#### Objetivo a
Según el fragmento sobre los apuntes del abuelo, ¿cómo se llamaba el abuelo que los escribió?

Esto quedó escrito por mi abuelo, Mario López Aguado (el yayo), cuyo recuerdo aún me abraza y me cubre de ternura. Son apuntes breves y hasta cierto punto inconexos, que parecen destinados más a mantener vivo el recuerdo de lo que pasó para nosotros, sus nietos y nietas, que a dejar un testimonio para una posteridad desconocida.
(Cuando
el Yayo "Pasó", internet era aún un fenómeno
prescindible. Creo que le hubiera gustado ese aspecto que aún
permanece de la Red como difusor igualitario de conocimientos e ideas
sin barreras).
Debe
tenerse en cuenta que esto se escribió "a toro pasado". De
los padecimientos para sobrevivir y sacar adelante una familia en
plena postguerra y durante toda la dictadura fascista, máxime siendo
un Rojo, nada dejó escrito. Aunque quizá hable de ello más
adelante, a través de de los recuerdos de mi padre y mis tíos.

#### Objetivo b
Muestra cada línea de los registros que contenga la palabra "clef".

#### Datos aportados
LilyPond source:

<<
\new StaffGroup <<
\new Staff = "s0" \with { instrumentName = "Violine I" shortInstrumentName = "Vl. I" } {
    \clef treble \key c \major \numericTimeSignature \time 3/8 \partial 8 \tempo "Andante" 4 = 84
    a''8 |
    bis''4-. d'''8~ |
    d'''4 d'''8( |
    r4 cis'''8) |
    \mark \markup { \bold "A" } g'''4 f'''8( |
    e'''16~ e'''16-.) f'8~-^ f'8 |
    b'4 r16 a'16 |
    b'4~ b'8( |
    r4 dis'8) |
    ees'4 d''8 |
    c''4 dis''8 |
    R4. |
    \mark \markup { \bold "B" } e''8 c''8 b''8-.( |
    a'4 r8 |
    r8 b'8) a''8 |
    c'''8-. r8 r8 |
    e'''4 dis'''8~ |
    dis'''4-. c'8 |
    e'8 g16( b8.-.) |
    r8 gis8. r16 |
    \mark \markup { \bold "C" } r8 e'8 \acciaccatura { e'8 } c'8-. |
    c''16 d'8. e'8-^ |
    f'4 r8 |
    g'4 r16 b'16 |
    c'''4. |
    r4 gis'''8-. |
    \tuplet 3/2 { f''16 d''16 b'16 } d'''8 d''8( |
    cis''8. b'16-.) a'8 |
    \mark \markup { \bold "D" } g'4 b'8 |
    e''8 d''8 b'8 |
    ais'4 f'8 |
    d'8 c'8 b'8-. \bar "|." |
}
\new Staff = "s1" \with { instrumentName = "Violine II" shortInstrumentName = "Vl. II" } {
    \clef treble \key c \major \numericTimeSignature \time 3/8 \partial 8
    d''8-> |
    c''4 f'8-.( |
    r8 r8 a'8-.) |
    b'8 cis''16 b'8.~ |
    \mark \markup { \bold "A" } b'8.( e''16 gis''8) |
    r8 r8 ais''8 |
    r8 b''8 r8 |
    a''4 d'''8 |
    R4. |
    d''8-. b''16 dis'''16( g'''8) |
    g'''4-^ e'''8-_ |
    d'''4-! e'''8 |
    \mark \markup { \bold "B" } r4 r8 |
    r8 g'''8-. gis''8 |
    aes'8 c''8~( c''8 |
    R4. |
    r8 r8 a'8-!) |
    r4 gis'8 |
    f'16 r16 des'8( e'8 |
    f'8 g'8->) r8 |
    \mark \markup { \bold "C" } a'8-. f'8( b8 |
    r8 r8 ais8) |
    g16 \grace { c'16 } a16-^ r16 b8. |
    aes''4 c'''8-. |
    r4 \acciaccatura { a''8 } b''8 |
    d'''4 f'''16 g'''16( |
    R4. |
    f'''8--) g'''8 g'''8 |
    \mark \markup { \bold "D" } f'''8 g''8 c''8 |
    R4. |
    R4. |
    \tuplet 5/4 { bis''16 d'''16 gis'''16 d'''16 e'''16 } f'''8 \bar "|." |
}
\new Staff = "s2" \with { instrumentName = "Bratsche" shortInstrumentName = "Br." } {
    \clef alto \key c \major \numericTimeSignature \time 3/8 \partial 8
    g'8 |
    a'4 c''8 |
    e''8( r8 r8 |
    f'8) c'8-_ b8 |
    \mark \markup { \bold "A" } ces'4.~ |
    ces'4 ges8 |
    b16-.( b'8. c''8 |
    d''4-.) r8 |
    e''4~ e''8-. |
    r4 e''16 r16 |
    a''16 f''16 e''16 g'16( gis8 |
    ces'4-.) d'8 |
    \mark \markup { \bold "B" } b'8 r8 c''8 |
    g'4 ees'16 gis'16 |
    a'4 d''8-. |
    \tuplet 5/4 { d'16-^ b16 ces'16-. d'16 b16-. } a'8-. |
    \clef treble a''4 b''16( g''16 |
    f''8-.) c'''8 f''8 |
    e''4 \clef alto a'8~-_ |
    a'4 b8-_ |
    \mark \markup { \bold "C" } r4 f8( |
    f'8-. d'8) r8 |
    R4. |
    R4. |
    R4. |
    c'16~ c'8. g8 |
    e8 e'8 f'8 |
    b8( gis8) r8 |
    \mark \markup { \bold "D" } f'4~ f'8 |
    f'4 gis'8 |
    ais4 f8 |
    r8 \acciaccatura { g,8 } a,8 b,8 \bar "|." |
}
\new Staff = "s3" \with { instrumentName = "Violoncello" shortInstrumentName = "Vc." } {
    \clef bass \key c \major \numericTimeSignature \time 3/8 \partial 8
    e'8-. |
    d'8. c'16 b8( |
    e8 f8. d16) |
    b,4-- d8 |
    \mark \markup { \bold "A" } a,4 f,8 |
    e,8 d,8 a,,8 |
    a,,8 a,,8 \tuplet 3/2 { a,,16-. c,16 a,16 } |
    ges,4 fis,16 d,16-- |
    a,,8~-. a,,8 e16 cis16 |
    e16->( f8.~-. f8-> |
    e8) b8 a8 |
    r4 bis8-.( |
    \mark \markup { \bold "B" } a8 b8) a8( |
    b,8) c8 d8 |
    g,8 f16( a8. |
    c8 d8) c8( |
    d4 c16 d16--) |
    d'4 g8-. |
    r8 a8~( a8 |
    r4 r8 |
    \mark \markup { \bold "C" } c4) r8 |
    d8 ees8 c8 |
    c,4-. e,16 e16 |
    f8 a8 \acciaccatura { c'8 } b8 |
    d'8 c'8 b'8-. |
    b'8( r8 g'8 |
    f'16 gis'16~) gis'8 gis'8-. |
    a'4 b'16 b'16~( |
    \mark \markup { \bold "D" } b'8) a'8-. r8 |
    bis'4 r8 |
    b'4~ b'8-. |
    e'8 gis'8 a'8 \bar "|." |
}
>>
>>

#### Resultado esperado a
Mario López Aguado, el yayo.

#### Resultado esperado b
    \clef treble \key c \major \numericTimeSignature \time 3/8 \partial 8 \tempo "Andante" 4 = 84
    \clef treble \key c \major \numericTimeSignature \time 3/8 \partial 8
    \clef alto \key c \major \numericTimeSignature \time 3/8 \partial 8
    \clef treble a''4 b''16( g''16 |
    e''4 \clef alto a'8~-_ |
    \clef bass \key c \major \numericTimeSignature \time 3/8 \partial 8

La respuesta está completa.